The film’s director and producer, Miriam Lewin, who lives in Brooklyn, New York, is a first cousin of Hale; she knew something of his work as a sofer and had herself grown up Jewish. But until about 10 years ago, Lewin said during a recent phone interview, she had never seen a Torah up close.
Then, while attending the bat mitzvah of a stepdaughter with Hale, she looked on as her cousin, during a delay in the ceremony, held an impromptu information session for guests about the Torah being used there.
“I watched as people clustered around it, and the looks on their faces as Kevin talked about it told me there was something really special happening,” Lewin said.
That prompted her to work with Hale on “Commandment 613” along with her editor and principal camera operator, Randi Cecchine, a Hampshire College graduate who has worked with Lewin on previous documentaries. They filmed Hale at his studio in Leeds and also in two Pennsylvania locales — a synagogue and a retirement home for Jewish residents — where he was called in to repair aging Torahs.
Hale, originally from Long Island in New York state, was the first hired rabbi for Beit Ahavah, a Reform Jewish community in Florence that was started in the late 1990s. As a sofer or Torah scribe, he uses traditional tools, such as quill pens, to rewrite faded letters in Torahs. Among other tasks, he’ll also sew up the ripped parchment Torahs are made of by using fiber created from the same kind of animal used to make the parchment.
As he explains in the film, Hale grew up somewhat ambivalent about Judaism, dropping out of attending synagogue before he would have had his bar mitzvah, studying classics in college, then becoming a toymaker. But he was later drawn back to the faith, first to become a rabbi, then to train as a sofer.
“I sensed there were treasures in Judaism, and I wanted to find them,” he tells the filmmakers.
In a phone interview, Hale said his father, who escaped Germany with his family in 1939, had trained as a cabinetmaker before leaving the country “and some pieces of that have stayed with me, the practice of craftsmanship.” He also said he was gradually drawn back to investigate Judaism by examining the history of Nazi Germany and the experience his father’s family had there.

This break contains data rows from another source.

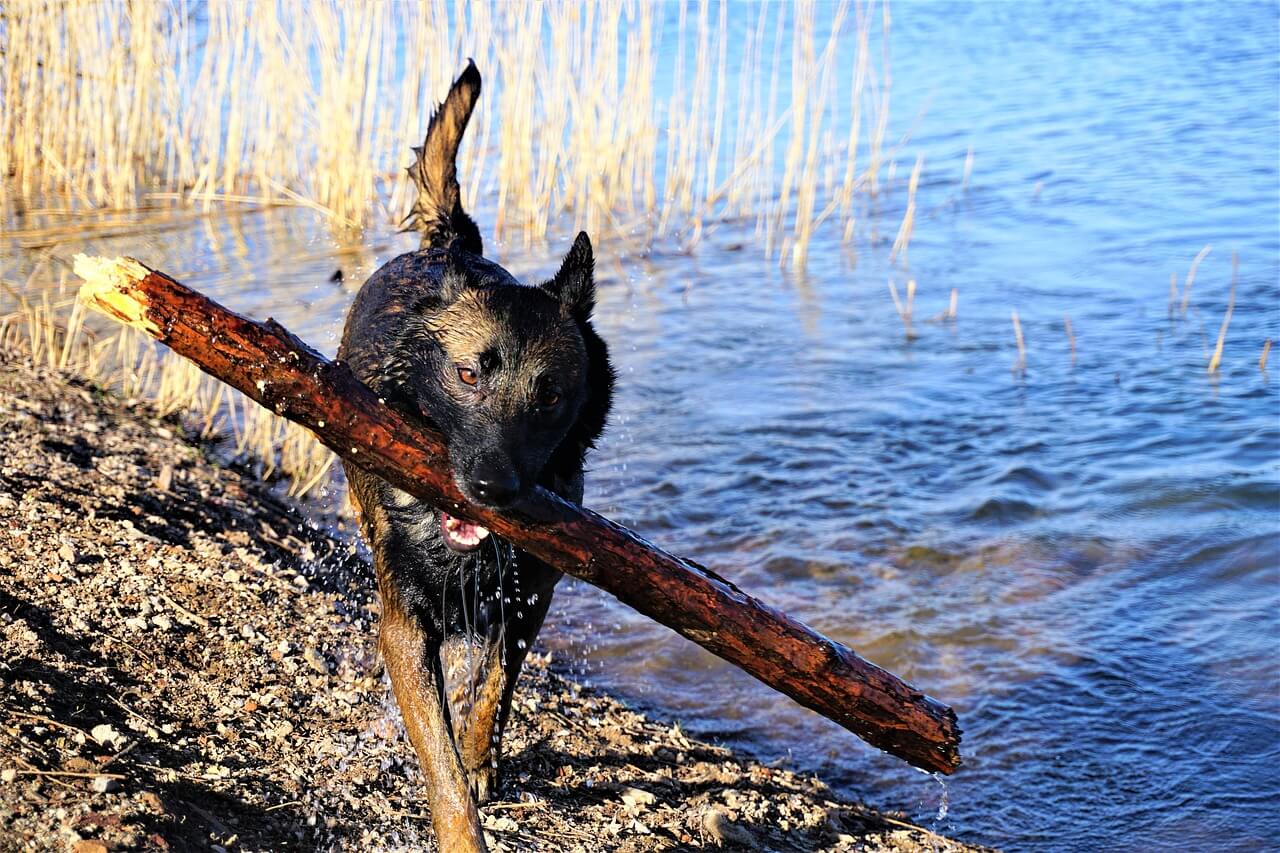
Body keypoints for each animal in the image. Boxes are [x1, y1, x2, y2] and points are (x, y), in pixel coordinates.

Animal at [335, 61, 614, 850]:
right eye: (466, 375)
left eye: (549, 396)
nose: (491, 488)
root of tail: (449, 245)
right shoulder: (404, 625)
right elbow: (439, 760)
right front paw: (462, 826)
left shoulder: (530, 598)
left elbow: (495, 685)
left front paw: (482, 753)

“What is it about Judaism that made them want to kill us?” he said. “I picked at that for a couple of decades.”
That led him in turn to look at the Torah more closely and think about what it meant. In “Commandment 613,” he and others interviewed make the point that Torahs, many of them hundreds of years old, are living documents, written by hand following rules and techniques that themselves go back thousands of years. In that sense, they are repositories of a community’s memories, history and hopes, and they’re central to Jewish rituals.
Working on them, then, is about more than just making repairs, Hale says. It’s about paying tribute to the past and connecting him to God — as well as to the scribe who first wrote a particular Torah.
Richard Remenick, chair of a committee for the Pennsylvania synagogue that hires Hale to repair its Torah, likens the historic scroll, created 200 to 250 years ago in what is now the Czech Republic, to a living being.
“When I first found out about this project,” Remenick says in the film, “I said ‘Think of the Torah as a person, and how it would feel if it could not tell its story. If it were neglected, it would be like a second death.’”
One scene toward the end of the film shows members of the Pennsylvania synagogue clustered around the restored Torah after Hale has finished his work, with some taking turns reading from it; there’s clearly a spirit of celebration at hand.
And Hale sums up his work like this: “It’s very healing to restore Torahs that were really slated for destruction.”